## PAGE TEXT

Syndrome of subjective doubles
The syndrome of subjective doubles is a rare delusional misidentification syndrome in which a person experiences the delusion that he or she has a double or Doppelgänger with the same appearance, but usually with different character traits, that is leading a life of its own. The syndrome is also called the syndrome of doubles of the self, delusion of subjective doubles, or simply subjective doubles. Sometimes, the patient is under the impression that there is more than one double. A double may be projected onto any person, from a stranger to a family member.
This syndrome is often diagnosed during or after the onset of another mental disorder, such as schizophrenia or other disorders involving psychotic hallucinations. There is no widely accepted method of treatment, as most patients require an individualized therapy. The prevalence of this disease is relatively low, as few cases have been reported since the disease was defined in 1978 by George Christodoulou. However, subjective doubles is not clearly defined in literature, and therefore, may be under-reported.

## DATA
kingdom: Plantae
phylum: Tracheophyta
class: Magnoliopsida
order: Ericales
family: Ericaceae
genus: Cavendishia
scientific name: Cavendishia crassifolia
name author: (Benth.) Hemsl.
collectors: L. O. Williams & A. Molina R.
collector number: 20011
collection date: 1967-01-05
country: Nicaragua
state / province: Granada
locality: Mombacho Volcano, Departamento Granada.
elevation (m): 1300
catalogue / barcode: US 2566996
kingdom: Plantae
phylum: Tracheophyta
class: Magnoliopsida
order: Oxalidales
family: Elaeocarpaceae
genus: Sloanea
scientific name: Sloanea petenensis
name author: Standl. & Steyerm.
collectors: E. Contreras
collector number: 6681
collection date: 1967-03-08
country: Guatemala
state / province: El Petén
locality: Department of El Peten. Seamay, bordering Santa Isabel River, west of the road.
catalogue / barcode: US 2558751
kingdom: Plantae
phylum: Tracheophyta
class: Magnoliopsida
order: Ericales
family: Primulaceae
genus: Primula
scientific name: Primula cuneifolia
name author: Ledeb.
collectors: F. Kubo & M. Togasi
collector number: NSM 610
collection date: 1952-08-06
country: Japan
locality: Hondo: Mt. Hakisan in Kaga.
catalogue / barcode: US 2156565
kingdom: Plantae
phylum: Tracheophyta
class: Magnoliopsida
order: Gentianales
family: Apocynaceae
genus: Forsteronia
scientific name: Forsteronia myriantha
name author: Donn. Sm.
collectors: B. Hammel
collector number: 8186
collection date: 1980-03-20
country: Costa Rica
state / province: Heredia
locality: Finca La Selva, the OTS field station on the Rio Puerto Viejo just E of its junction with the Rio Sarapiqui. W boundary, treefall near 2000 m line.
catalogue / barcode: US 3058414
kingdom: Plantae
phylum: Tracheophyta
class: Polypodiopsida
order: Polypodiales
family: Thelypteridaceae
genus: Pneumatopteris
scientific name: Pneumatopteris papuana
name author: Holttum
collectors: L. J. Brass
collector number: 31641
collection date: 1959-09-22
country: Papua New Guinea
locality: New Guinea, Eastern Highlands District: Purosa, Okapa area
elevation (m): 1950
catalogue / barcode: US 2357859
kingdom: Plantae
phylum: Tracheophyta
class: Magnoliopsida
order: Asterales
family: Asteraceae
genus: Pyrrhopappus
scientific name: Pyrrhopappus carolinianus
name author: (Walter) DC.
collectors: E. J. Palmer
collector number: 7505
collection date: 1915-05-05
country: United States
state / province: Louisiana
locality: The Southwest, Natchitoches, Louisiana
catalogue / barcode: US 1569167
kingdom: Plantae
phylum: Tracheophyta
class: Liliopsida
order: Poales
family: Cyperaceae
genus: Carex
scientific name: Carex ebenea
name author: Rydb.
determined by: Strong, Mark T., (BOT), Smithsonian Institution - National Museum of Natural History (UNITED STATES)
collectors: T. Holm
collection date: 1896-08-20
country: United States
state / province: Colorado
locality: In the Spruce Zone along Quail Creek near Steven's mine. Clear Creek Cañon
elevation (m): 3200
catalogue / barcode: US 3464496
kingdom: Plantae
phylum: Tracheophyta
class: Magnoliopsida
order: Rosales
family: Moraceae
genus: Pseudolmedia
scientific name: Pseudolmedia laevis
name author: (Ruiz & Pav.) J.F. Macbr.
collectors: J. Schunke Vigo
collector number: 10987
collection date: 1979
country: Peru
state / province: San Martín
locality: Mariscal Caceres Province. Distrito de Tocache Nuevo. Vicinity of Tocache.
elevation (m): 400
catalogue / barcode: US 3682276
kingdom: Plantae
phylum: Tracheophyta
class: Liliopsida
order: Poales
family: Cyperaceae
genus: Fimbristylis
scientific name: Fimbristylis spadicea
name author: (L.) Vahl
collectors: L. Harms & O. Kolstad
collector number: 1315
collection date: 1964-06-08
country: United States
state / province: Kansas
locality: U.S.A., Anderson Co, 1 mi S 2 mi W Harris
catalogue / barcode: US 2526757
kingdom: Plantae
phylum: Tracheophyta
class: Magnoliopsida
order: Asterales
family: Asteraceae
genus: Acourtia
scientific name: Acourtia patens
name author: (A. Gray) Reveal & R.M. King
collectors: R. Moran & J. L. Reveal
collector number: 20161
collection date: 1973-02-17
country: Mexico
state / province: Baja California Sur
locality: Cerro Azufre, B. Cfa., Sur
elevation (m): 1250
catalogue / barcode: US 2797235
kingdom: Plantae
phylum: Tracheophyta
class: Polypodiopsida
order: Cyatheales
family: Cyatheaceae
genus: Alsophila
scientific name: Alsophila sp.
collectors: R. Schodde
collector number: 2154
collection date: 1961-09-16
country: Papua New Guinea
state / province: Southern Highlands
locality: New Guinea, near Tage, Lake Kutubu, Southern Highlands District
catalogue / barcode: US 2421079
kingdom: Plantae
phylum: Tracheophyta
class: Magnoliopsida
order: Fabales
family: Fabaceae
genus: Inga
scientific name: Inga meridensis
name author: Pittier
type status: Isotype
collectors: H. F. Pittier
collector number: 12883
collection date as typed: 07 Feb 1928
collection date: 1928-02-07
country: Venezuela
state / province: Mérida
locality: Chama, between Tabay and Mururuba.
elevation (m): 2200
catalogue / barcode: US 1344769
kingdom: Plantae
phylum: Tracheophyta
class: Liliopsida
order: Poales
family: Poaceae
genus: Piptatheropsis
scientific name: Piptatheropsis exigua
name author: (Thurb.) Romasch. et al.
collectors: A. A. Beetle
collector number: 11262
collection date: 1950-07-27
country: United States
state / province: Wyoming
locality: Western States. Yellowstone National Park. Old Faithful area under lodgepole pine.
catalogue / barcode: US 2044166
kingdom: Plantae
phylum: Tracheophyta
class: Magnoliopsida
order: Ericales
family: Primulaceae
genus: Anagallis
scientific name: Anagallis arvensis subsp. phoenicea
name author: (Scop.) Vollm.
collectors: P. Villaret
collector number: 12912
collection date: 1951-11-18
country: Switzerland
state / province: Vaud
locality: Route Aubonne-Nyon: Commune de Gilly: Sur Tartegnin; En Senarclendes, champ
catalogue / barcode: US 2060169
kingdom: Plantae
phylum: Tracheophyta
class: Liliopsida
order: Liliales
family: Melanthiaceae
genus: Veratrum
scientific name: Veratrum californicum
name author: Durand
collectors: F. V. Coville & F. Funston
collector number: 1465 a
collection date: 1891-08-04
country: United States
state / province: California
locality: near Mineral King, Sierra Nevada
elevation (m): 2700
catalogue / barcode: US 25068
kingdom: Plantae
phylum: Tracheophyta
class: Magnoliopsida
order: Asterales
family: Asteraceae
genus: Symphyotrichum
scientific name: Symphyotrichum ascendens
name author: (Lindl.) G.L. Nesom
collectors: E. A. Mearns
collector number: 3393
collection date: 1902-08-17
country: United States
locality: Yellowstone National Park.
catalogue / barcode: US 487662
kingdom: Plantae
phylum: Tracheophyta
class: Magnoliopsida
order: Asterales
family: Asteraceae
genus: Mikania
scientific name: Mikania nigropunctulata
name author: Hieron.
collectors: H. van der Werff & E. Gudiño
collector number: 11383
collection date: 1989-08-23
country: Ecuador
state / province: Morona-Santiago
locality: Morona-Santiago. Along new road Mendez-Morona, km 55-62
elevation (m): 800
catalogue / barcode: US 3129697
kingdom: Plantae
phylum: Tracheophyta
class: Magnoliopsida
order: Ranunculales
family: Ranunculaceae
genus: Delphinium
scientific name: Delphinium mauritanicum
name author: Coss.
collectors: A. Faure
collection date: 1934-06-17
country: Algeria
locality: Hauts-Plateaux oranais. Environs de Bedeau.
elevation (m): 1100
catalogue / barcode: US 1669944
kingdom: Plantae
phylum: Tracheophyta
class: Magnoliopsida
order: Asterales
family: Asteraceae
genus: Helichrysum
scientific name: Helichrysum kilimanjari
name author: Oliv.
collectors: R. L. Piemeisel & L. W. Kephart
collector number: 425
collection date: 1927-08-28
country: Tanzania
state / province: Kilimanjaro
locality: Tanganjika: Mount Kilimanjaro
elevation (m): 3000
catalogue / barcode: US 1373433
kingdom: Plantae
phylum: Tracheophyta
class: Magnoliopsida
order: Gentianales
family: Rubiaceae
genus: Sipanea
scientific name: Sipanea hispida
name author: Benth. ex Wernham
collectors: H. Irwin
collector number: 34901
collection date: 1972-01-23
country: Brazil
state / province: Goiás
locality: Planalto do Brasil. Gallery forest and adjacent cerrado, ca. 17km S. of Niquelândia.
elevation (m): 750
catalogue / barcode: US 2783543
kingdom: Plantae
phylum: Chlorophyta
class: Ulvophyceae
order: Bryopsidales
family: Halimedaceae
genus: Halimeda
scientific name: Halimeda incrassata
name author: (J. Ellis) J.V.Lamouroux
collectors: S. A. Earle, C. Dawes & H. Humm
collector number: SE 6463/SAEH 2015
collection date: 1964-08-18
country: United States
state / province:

## WHAT TO DO
**1)** According to the passage on the syndrome of subjective doubles, who defined the disease in 1978?
**2)** Carry on the passage on the syndrome of subjective doubles, picking up after its final sentence.
The items are separate material and do not relate to the passage on the syndrome of subjective doubles.

## ANSWERS BY TASK
**1)** George Christodoulou.

**2)**
This disorder was first defined in 1978 by Greek psychiatrist George N. Christodoulou, M.D., Ph.D, FRCPsych. Although the symptoms of subjective doubles have been described before 1978, the disorder was not given a name until Christodoulou called it the syndrome of subjective doubles in the American Journal of Psychiatry. The article describes an 18-year-old female suffering from hebefreno-paranoid schizophrenia who believed that her next door neighbor had transformed her physical self into the patient's double. The syndrome of subjective doubles and its variants were not given the name delusional misidentification syndromes until 1981.
Doubles of the self have been reported in literature even before the syndrome was named by Christodoulou. The first patient with symptoms of Capgras syndrome, another delusional misidentification syndrome, was reported in 1923 by Joseph Capgras and Jean Reboul-Lachaux. This patient, however, also experienced the delusion of subjective doubles, but the appearance of doubles of the self were not addressed until Christodoulou's article in 1978.
The symptoms of the syndrome of subjective doubles are not clearly defined in medical literature, however, there are some defining features of the delusion:
- The existence of the delusion, by definition, is not a widely accepted cultural belief.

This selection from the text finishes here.